Human Blood Dendritic Cells Induce Tregs Through the PGE2-Independent Expression of an Active Form of IDO2 Enzyme

Abstract 1047

Indoleamine 2,3-dioxygenase (IDO) enzymes (IDO1 and IDO2) critically regulate the rate-limiting step of tryptophan degradation along kynurenine pathway in several cellular subsets, including dendritic cells (DCs). In particular, it is known that IDO1 expression in DCs is induced by inflammatory mediators, especially PGE2, and enhances DCs tolerogenic capacity, such as the induction of T regulatory cells (Tregs). In absence of exogenous stimuli, IDO1 is driven to proteasomal degradation by SOCS3. Conversely, few and contrasting results are available about IDO2 expression and function in human DCs.

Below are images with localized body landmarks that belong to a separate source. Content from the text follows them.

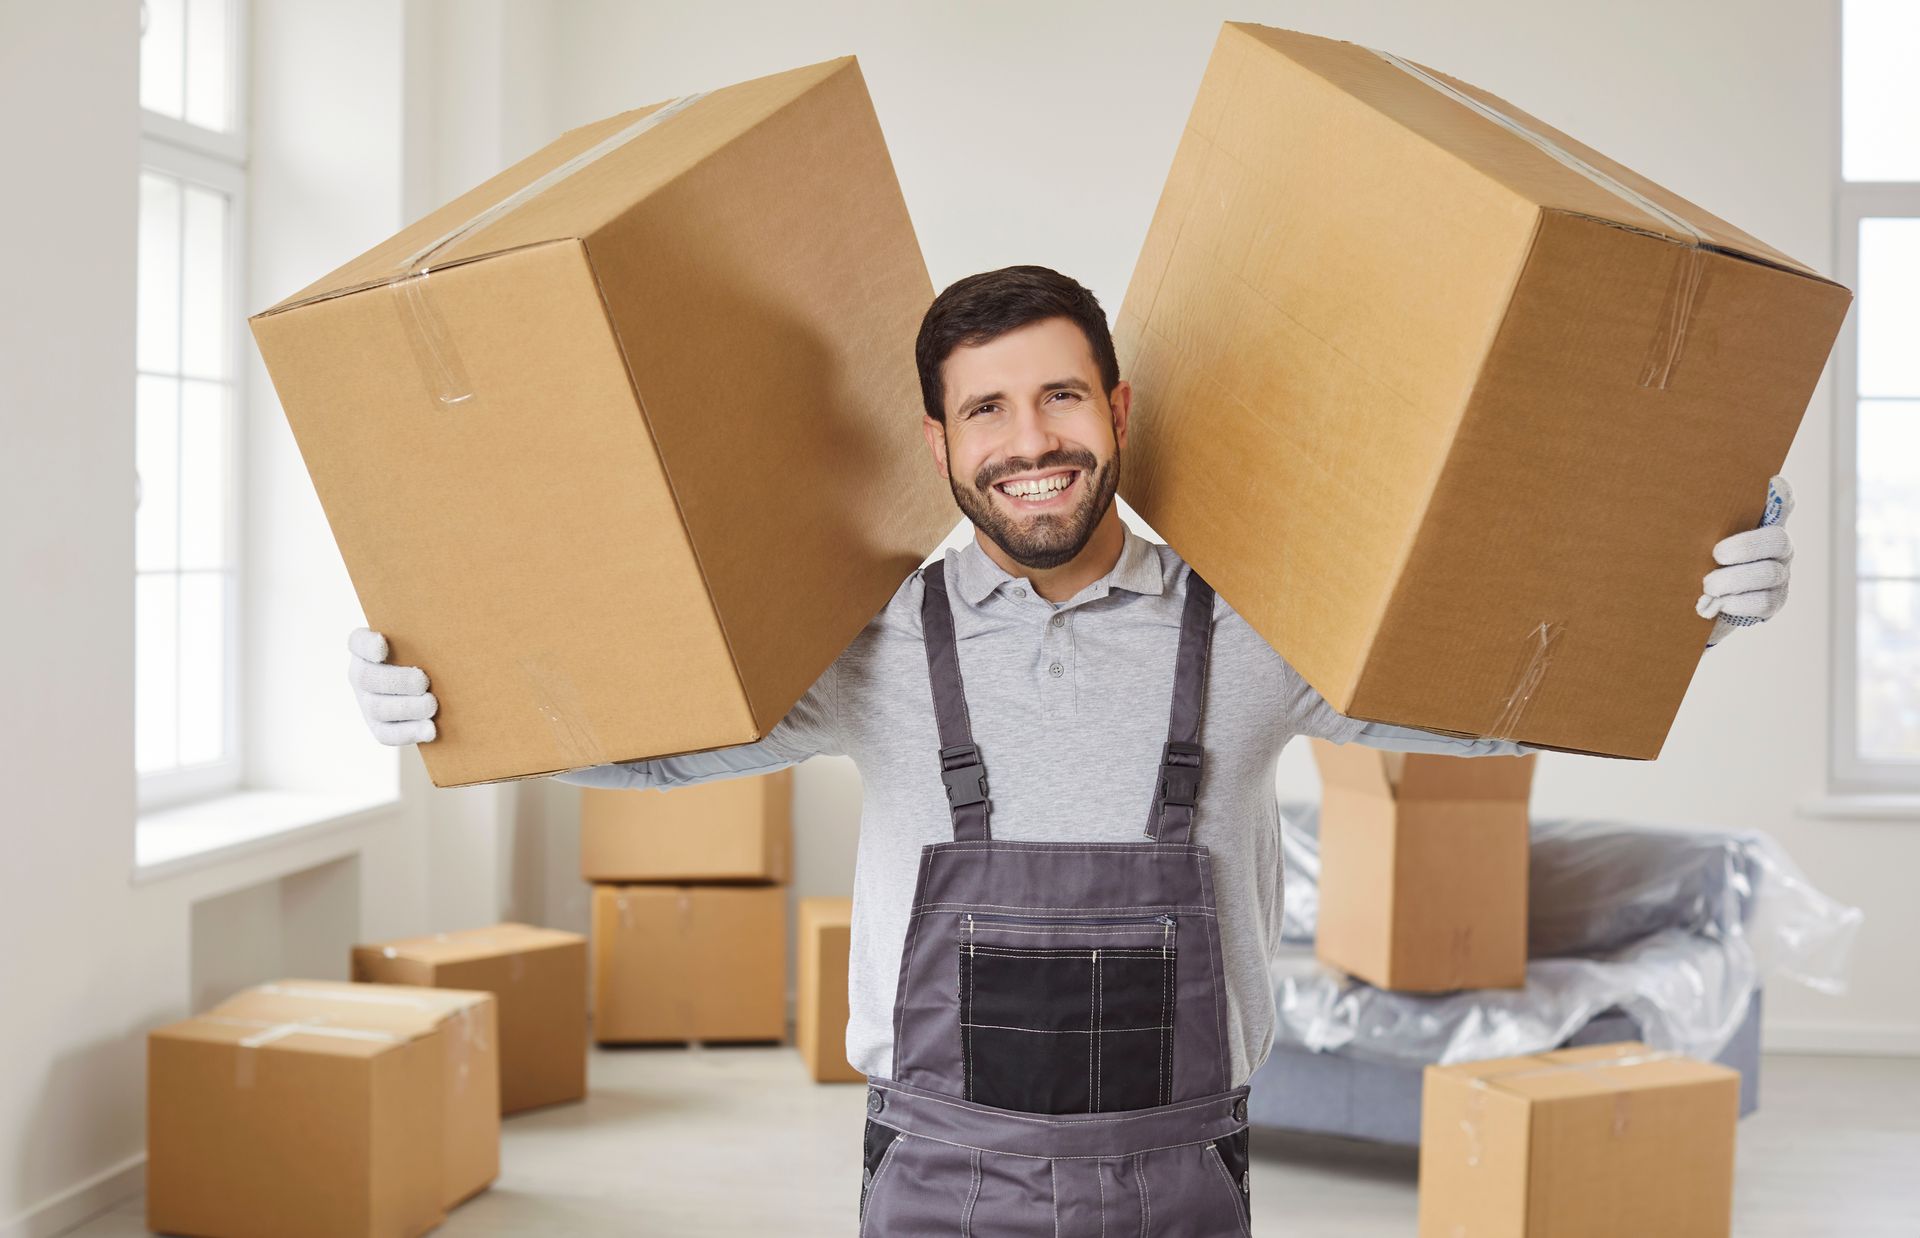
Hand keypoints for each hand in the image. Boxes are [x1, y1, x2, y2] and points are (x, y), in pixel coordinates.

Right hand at [347, 627, 437, 743]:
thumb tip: (460, 605)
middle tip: (423, 681)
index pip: (358, 641)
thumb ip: (429, 629)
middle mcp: (361, 673)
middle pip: (367, 678)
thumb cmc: (429, 652)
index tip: (383, 644)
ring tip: (431, 705)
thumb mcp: (424, 637)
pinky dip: (409, 733)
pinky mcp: (379, 726)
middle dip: (396, 681)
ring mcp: (367, 702)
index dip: (367, 644)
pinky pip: (388, 734)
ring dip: (406, 708)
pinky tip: (430, 730)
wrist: (428, 686)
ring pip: (377, 708)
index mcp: (366, 648)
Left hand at [1697, 475, 1792, 645]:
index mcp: (1760, 525)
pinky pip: (1764, 602)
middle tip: (1716, 554)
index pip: (1781, 502)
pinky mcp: (1773, 602)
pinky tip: (1720, 603)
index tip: (1773, 482)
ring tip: (1708, 585)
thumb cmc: (1691, 563)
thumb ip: (1697, 523)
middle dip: (1746, 547)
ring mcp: (1779, 574)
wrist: (1689, 606)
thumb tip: (1671, 491)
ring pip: (1770, 573)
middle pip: (1777, 540)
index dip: (1782, 494)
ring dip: (1735, 579)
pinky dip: (1739, 603)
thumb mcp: (1693, 541)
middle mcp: (1776, 547)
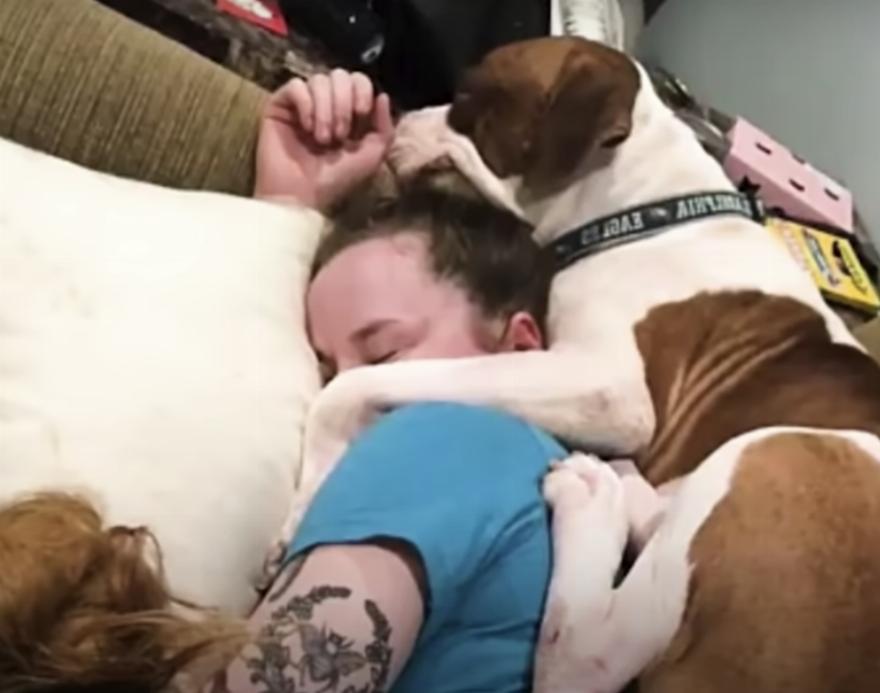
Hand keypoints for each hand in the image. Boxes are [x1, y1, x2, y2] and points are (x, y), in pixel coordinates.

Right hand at [255, 69, 393, 210]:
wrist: (302, 196)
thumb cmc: (336, 180)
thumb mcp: (371, 156)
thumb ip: (384, 128)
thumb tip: (383, 96)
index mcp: (348, 111)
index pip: (358, 79)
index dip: (362, 90)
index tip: (361, 113)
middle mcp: (325, 103)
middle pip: (339, 75)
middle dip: (343, 104)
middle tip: (339, 135)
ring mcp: (302, 103)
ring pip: (319, 80)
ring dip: (326, 110)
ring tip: (322, 139)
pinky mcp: (279, 106)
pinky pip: (295, 85)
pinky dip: (305, 105)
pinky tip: (305, 128)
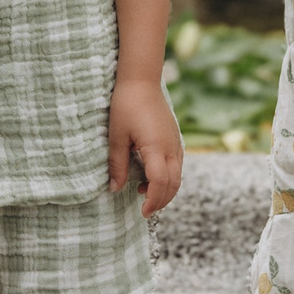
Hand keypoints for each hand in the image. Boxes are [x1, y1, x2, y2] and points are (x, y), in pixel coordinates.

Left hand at [109, 77, 184, 218]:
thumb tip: (114, 188)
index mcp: (156, 147)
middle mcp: (171, 147)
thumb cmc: (125, 106)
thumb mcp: (116, 136)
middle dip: (161, 200)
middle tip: (145, 210)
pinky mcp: (175, 138)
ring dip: (165, 190)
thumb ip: (117, 164)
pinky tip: (151, 177)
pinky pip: (177, 165)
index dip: (153, 200)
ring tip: (145, 194)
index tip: (143, 211)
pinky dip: (168, 178)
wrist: (141, 82)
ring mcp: (176, 143)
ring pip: (178, 176)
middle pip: (174, 184)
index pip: (161, 182)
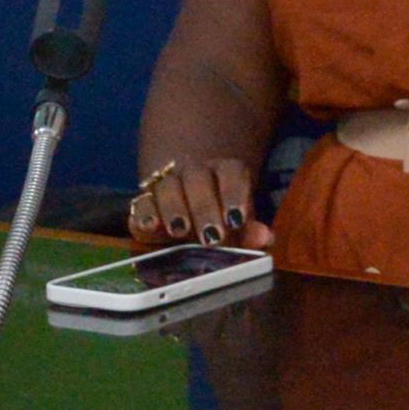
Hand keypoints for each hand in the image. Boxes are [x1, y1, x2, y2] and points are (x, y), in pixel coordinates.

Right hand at [132, 150, 269, 248]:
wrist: (188, 206)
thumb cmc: (219, 216)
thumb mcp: (237, 224)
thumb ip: (252, 231)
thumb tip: (267, 238)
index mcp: (224, 171)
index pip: (231, 172)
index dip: (235, 193)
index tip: (236, 220)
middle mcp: (195, 172)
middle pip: (198, 179)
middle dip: (204, 208)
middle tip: (212, 237)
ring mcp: (167, 183)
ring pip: (168, 186)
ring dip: (174, 208)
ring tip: (180, 231)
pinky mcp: (145, 201)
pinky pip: (141, 202)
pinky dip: (144, 214)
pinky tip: (149, 227)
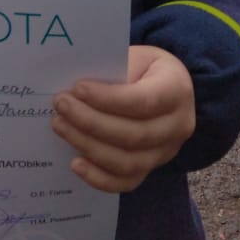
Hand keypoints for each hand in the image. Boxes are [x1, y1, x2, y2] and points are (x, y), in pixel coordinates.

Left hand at [51, 45, 195, 192]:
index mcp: (177, 89)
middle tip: (61, 105)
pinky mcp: (151, 168)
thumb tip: (75, 91)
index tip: (77, 89)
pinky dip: (98, 177)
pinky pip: (127, 182)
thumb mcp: (135, 57)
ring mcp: (167, 151)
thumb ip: (112, 71)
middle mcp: (178, 125)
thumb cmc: (144, 68)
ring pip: (128, 162)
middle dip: (90, 122)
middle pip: (133, 135)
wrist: (164, 87)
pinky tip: (75, 163)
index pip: (143, 101)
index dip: (108, 99)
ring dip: (88, 146)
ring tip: (60, 126)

We, then, besides IDO1, investigated the expression of IDO2 in human DC subsets, obtained from blood samples of healthy volunteers. Circulating myeloid and plasmacytoid DCs were purified and analyzed for the expression of both IDO enzymes.

Our data demonstrate that myeloid DCs express higher levels of both IDO1 and IDO2 mRNA in comparison to plasmacytoid DCs. Moreover, PGE2 modulates IDO1 and IDO2 mRNA expression only in myeloid DCs and has no effect in plasmacytoid DCs.

At protein level, IDO1 is expressed only in myeloid DCs and is modulated by PGE2, whereas IDO2 is expressed in both myeloid and plasmacytoid DCs and is not modulated by PGE2. Interestingly, when gene transcription or protein translation are inhibited, IDO2 protein expression persists independently from PGE2, while IDO1 expression requires PGE2 presence and needs continuous transcription and translation. Such discrepancy might be derived by a different binding of IDO1 and IDO2 to SOCS3, which in absence of pro-inflammatory stimuli is known to bind IDO1 and to drive it to proteasomal degradation. Indeed, SOCS3 immunoprecipitation and proteasomal inhibition experiments show that SOCS3 does not bind IDO2 which is not, therefore, driven to proteasomal degradation and is stably expressed.

At the functional level, both myeloid and plasmacytoid DCs generate Tregs through an IDO-dependent mechanism, since the addition of IDO inhibitors 1-MT-D and 1-MT-L abrogate Tregs generation. More specifically, the silencing of IDO2 through its specific siRNA downregulates kynurenine production and Tregs generation, thus demonstrating that IDO2 is functionally active in DCs.

In conclusion, our data demonstrate that, besides IDO1, human DCs also express IDO2, which contributes to tolerance by degrading tryptophan into kynurenine and by inducing Tregs. However, unlike IDO1, IDO2 expression is independent from inflammatory mediators, such as PGE2, and does not require continuous synthesis. These findings indicate IDO pathway as a critical check-point in the fine-tuning of DC-mediated tolerance induction. In particular, while IDO2 expression may confer a homeostatic tolerogenic capacity to DCs upon steady-state conditions, inflammation results in the induction of additional mechanisms of immune tolerance, such as the up-regulation of IDO1.